→ **Travail à faire**
1. D'après le texte choisi, pourquoi a-t-on peu de chances de retrouver une personne vivant dans la rue le jour convenu d'un rendez-vous ? Répondez en une à trois phrases.
2. Extrayez du texte choisi le passage allant de « Pense-t-on vraiment aux » à « et d’autres non. ».

→ **Texte choisi**
□ □ □
Pauvreté à La Réunion

Pense-t-on vraiment aux personnes « sans domicile fixe » ?

15 juillet 2009, par Jean Fabrice Nativel

À La Réunion, il y a ceux qui ont une maison et d’autres non.
Hier, j’avais rendez-vous avec Alain à proximité de l’Église Saint-Jacques à Saint-Denis. Alain est une personne qui vit dans la rue, plus communément appelée sans domicile fixe (SDF). Il ne m’a pas oublié, mais comme il m’a dit lors de notre dernière rencontre, l’heure et la date ne sont plus des repères pour lui : il n’a plus la notion de temps. À une personne qui vit dans la rue, on peut lui dire tel jour, on se verra, il vous dira « oui », mais il y a peu de chance que vous le voyez le jour dit.

Faire l’aumône, il faut le faire !

Pas à pas, la rencontre avec Alain s’est faite. D’abord par un bonjour. En effet, je le voyais régulièrement au pied de cette église à attendre qu’une brave âme lui donne une pièce. Faire l’aumône, il faut le faire ! Cette image est blessante, navrante, déconcertante ! Il faut être vraiment dans la détresse la plus profonde et à bout d’espoir pour tendre sa main... Triste, triste, triste de voir cette image de nos jours.
□ □ □
→ **Lignes de données**
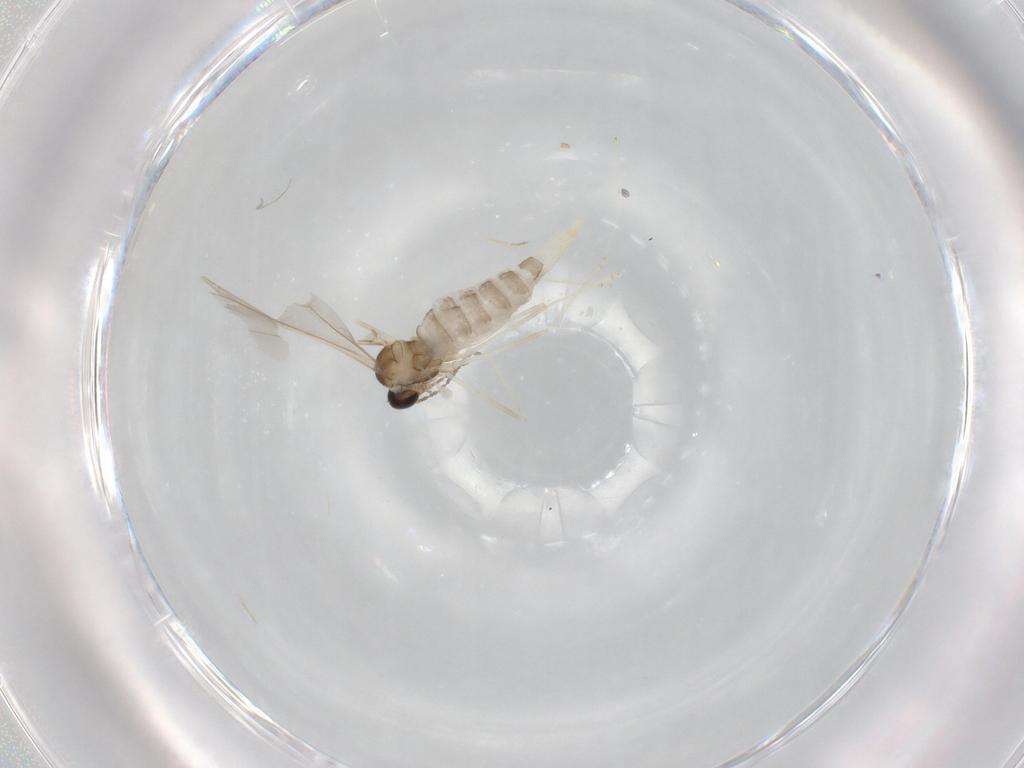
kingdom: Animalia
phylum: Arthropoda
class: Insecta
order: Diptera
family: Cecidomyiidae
□ □ □
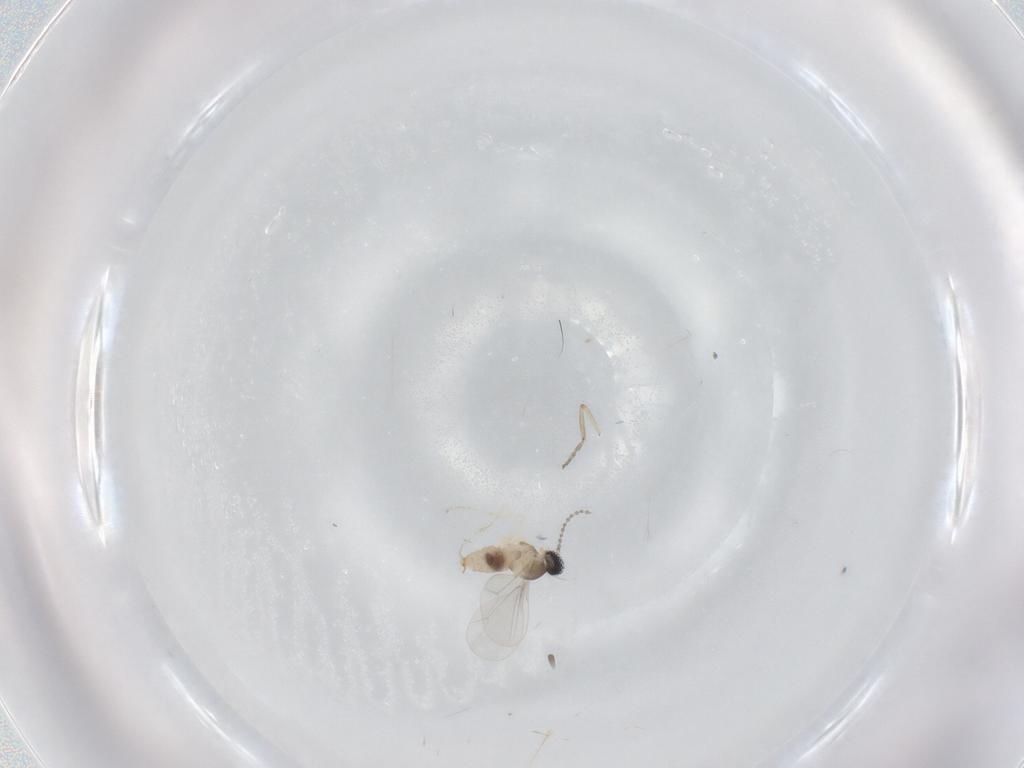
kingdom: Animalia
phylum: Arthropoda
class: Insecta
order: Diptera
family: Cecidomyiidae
□ □ □
→ **Corrigé des exercices**
1. Pour une personne qui vit dans la rue, l'heure et la date ne sont plus des repères. Comme Alain l'a expliqué lors de la rencontre précédente, il n'a plus la notion du temps. Elle peut donc accepter un rendez-vous sans s'y présenter le jour dit.

2.
Pense-t-on vraiment aux personnes « sans domicile fixe » ?

15 juillet 2009, par Jean Fabrice Nativel

À La Réunion, il y a ceux qui ont une maison et d’autres non.